CONSEGNA >> Riprendi il testo sulle oche di Capodimonte e portalo avanti dal punto in cui si ferma.
##### TESTO ESTRATTO
L'Agenzia Regionale per i Parchi della Regione Lazio (ARP) ha tra l’altro avviato dal 2007 un progetto a scala regionale denominato PASAL ("Progetto Atlante Specie Alloctone del Lazio"), il cui obiettivo generale è la riduzione dell'impatto delle specie di fauna alloctona sul patrimonio regionale di biodiversità; il Piano di eradicazione non ha considerato questo importante progetto e  gli Uffici dell’ARP e gli esperti che ne fanno parte, da quanto mi risulta, non sono stati interpellati (obbligatorio no…opportuno si).

Ultima considerazione che lascia forte perplessità è che il Piano di eradicazione, a pag. 15, si auto esonera dalla procedura di Valutazione di Incidenza “Da un'analisi preliminare delle fasi previste, si ritiene che nessuna di esse comporti incidenze su specie ed habitat; non è richiesta, pertanto, la procedura di valutazione d'incidenza”, creando un pericoloso precedente che penso sia opportuno e doveroso da parte mia segnalare.




Ci preme sottolineare che, come evidenzia il Dott. Calvario, “è irrinunciabile il coinvolgimento delle comunità locali al fine di individuare le soluzioni più opportune, sentendo i pareri dei diversi “portatori di interesse” coinvolti, e individuare quindi le modalità di intervento maggiormente condivise, fermi restando l’obiettivo e l’efficacia.

Infatti, lo studio parla in modo vago di “malessere della popolazione residente e dei turisti” e costata che “puntuali e frequenti risultano le lamentele” (gli unici referenti locali nominati invece sono il veterinario Micarelli e il tenente Enrico Paziani), ma nasconde l’esistenza di un folto gruppo di cittadini che è contrario alla deportazione delle oche. Da segnalare la decisa presa di posizione dell’ENPA (Ente NazionaleProtezione Animali) che si oppone alla deportazione e annuncia azioni legali contro la prevista tarpatura delle ali dei volatili (vedi link), e la raccolta firme in corso sostenuta da “una marea di proteste”. Qui l'ENPA invita a inviare mail di opposizione.

Ultimo punto: lo studio contiene un’informazione importante di cui i cittadini finora sono stati tenuti all’oscuro, ossia il fatto che “nell'ipotesi in cui non tutti gli animali risultino affidati entro un periodo stabilito dall'Autorità Sanitaria [e non specificato], la quota residua potrà essere abbattuta …”.


sabato 21 marzo 2015

Rischio sanitario a Capodimonte: Le oche, oppure …?





Per Mario Fanelli, sindaco di Capodimonte, è chiaro: "per motivi igienico sanitari la situazione è diventata insopportabile” sulla spiaggia di Capodimonte (vedi link).
##########
##### DATI FORNITI
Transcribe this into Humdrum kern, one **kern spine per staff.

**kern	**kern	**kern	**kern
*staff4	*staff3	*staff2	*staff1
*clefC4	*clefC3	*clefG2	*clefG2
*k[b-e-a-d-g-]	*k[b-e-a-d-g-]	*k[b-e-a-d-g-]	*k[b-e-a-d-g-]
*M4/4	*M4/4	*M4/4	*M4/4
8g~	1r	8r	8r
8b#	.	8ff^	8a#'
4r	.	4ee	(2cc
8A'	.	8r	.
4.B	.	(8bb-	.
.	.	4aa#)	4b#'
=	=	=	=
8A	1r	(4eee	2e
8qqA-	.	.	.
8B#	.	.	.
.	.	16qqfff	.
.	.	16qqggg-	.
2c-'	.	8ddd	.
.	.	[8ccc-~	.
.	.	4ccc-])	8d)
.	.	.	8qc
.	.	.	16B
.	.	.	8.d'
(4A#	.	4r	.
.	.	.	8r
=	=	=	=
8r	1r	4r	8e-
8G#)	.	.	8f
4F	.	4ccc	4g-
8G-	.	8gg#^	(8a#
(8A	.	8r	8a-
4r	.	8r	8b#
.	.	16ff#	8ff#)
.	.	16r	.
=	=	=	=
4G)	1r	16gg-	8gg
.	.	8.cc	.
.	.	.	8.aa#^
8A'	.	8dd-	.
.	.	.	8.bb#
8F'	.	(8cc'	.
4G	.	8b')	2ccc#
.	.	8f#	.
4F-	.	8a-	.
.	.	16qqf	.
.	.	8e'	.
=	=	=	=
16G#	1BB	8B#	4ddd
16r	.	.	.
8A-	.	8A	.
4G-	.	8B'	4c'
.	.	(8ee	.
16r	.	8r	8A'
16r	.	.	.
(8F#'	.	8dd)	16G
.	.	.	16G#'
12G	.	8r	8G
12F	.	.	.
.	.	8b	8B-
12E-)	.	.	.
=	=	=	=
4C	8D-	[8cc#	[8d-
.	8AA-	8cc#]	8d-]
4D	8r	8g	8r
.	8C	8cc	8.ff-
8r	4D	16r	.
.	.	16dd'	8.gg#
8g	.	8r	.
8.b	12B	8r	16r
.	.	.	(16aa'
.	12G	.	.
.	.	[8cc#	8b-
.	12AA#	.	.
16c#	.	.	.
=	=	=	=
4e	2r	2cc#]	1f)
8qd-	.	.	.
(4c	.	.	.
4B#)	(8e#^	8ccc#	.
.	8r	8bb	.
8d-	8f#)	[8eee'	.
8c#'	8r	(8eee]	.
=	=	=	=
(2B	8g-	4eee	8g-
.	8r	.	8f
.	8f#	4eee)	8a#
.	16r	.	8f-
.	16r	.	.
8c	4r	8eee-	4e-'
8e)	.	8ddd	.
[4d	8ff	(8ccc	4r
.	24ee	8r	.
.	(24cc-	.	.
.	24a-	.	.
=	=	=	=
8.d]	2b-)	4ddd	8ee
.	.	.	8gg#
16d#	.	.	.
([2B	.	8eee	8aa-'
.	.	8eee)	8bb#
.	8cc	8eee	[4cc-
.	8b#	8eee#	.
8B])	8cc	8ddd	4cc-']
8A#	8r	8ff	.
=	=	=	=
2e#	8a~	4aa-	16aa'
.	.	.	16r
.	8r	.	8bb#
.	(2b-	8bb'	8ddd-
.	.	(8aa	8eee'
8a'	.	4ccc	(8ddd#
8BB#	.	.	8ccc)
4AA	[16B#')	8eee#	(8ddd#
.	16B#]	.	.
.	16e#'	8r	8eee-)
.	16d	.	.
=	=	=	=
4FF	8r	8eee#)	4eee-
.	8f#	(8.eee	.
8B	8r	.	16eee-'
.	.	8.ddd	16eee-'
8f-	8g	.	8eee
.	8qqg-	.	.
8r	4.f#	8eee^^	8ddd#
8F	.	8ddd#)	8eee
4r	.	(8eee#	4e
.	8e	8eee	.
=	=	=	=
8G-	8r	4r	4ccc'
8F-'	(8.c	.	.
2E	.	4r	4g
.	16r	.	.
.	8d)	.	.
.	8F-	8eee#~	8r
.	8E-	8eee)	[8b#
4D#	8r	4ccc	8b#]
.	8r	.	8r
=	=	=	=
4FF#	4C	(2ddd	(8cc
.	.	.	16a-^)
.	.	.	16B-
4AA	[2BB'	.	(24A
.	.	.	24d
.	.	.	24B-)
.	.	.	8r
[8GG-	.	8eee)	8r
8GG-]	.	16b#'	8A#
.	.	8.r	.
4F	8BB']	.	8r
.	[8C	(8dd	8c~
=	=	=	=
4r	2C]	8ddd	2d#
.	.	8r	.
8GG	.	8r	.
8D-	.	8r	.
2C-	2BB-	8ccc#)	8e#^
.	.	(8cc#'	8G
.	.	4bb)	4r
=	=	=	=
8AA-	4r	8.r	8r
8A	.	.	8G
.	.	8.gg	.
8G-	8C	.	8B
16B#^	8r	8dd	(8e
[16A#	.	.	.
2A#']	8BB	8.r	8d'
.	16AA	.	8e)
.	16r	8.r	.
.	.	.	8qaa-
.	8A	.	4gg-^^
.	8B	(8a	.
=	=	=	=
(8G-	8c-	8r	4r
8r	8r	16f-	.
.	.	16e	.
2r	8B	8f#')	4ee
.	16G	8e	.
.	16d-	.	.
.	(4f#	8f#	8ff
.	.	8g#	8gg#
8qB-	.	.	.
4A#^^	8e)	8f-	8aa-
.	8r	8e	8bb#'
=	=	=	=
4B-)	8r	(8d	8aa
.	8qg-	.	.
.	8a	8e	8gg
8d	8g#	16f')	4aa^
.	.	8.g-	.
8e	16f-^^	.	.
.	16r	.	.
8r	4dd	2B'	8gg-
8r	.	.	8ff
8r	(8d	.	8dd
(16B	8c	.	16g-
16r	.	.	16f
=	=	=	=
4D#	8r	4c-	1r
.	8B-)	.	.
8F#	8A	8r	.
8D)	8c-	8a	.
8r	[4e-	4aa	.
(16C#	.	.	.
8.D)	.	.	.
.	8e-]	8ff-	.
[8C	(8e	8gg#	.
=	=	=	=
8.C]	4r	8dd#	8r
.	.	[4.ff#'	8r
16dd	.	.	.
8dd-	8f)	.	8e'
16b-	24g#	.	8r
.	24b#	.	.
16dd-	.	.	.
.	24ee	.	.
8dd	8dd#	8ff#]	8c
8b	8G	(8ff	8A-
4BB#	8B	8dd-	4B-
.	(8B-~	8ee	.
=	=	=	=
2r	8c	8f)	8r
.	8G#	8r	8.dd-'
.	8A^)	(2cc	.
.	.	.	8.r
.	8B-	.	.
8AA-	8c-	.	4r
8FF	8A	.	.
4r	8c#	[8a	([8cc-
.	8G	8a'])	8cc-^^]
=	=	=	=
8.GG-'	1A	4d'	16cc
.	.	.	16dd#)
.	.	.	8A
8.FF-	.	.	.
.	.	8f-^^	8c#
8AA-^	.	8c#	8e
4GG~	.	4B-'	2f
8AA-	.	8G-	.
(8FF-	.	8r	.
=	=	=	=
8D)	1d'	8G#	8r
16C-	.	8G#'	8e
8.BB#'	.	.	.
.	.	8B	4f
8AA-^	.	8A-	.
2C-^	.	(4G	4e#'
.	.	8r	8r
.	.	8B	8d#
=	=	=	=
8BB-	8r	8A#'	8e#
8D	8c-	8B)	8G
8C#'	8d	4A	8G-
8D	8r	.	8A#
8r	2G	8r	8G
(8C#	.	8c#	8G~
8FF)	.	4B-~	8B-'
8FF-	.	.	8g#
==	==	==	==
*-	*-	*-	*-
##########
##### DATI FORNITI
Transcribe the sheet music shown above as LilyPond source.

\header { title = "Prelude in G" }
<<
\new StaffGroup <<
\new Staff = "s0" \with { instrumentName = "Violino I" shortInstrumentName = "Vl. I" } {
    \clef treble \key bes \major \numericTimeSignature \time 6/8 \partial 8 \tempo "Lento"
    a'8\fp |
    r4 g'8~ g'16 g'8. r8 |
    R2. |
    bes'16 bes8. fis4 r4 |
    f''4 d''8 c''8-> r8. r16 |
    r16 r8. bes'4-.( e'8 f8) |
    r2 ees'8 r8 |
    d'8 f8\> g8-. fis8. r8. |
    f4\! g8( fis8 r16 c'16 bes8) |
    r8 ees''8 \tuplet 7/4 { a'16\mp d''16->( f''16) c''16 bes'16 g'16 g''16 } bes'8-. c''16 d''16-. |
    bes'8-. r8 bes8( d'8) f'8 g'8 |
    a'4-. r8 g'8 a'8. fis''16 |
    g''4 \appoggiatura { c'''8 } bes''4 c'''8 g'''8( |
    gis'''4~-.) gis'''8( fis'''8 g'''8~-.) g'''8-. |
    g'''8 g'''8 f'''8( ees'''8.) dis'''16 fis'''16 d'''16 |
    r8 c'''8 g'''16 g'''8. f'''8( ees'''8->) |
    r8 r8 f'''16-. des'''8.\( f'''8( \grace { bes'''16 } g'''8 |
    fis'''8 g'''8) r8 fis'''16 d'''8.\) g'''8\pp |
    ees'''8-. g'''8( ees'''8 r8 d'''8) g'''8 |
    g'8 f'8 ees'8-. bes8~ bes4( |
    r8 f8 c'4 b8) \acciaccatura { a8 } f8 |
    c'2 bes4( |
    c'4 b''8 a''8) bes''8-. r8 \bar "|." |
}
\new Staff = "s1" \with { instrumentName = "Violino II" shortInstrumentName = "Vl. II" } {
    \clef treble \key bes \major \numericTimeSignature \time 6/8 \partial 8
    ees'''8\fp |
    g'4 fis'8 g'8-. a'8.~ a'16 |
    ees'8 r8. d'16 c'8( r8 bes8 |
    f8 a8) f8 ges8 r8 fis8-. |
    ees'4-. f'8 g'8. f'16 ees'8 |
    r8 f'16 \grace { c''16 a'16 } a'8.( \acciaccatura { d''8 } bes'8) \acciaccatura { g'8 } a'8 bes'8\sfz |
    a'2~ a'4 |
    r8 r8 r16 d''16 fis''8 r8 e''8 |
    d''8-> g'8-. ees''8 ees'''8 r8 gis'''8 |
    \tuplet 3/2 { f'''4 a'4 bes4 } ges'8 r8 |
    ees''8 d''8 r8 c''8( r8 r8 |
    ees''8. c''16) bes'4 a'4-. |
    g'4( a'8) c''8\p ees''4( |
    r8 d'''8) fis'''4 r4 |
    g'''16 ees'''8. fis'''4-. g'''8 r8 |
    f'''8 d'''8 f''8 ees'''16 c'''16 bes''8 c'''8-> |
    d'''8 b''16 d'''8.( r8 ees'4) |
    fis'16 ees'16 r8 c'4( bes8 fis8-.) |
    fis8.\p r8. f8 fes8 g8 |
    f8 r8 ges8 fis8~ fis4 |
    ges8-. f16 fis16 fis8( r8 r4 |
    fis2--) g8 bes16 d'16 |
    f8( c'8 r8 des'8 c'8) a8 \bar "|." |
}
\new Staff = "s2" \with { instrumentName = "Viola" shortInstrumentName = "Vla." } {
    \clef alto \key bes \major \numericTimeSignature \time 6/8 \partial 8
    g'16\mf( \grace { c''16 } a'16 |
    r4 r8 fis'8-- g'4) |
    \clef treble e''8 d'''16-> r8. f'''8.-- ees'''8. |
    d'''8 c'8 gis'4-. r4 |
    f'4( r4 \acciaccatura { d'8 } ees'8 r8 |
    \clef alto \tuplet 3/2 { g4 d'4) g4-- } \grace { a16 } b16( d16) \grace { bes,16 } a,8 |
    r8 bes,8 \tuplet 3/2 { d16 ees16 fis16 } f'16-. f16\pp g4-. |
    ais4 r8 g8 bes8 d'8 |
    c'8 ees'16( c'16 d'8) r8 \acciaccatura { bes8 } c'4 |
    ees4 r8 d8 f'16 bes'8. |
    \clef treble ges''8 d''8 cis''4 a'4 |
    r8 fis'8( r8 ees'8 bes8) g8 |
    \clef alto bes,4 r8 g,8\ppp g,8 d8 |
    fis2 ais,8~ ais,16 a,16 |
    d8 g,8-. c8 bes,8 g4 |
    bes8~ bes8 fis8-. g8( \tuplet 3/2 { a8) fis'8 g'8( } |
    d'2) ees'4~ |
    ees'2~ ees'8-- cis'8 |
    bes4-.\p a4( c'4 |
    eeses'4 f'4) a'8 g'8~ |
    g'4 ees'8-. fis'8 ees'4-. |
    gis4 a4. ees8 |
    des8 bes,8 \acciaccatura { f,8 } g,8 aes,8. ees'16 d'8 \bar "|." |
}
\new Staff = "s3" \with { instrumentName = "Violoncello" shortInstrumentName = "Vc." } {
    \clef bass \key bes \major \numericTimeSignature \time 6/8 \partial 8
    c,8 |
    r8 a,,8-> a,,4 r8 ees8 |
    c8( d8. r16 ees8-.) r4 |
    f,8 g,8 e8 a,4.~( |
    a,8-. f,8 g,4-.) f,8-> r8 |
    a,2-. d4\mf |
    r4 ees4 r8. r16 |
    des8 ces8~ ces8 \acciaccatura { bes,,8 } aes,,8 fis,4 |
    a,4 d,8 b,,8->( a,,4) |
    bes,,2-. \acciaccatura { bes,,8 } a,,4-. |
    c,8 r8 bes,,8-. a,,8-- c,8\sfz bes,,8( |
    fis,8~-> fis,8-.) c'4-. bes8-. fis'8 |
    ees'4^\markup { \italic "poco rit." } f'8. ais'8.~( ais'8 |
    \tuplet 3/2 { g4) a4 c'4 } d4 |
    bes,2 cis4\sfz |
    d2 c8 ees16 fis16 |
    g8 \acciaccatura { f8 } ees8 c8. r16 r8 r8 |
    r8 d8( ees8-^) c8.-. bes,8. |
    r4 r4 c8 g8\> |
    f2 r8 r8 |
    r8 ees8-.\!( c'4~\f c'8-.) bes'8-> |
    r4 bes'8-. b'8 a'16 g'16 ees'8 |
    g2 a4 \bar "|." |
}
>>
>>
##########
LA RISPOSTA >>
Il primo cittadino ha completamente ragione: Ci sono gravi carenze sanitarie sul Lungolago di Capodimonte (ne abbiamo parlato più volte nel passato) poiché
- quasi tutta la spiaggia di Capodimonte, la più frequentata di tutto il Lago, è senza controllo igienico sanitario;
- su tutta questa spiaggia si verificano ripetuti sversamenti di acque fognarie, dovute a carenze della rete fognaria comunale e alla situazione disastrata dell’anello fognario circumlacuale.

sversamento dalle fogne comunali  sul Lungolago di Capodimonte

La responsabilità di questa situazione ricade sulle amministrazioni – comunale, provinciale e regionale. Le stesse amministrazioni che adesso procedono, per risolvere la “situazione insopportabile”, esclusivamente contro le oche canadesi, che “riempiono di escrementi gli asciugamani” sul Lungolago.
Ci chiediamo: ci sono validi motivi per questo accanimento? Vogliamo capire:
1) Le oche canadesi del Lago di Bolsena rappresentano davvero un pericolo?
2) Se fosse così, l’unica soluzione possibile è l’eradicazione?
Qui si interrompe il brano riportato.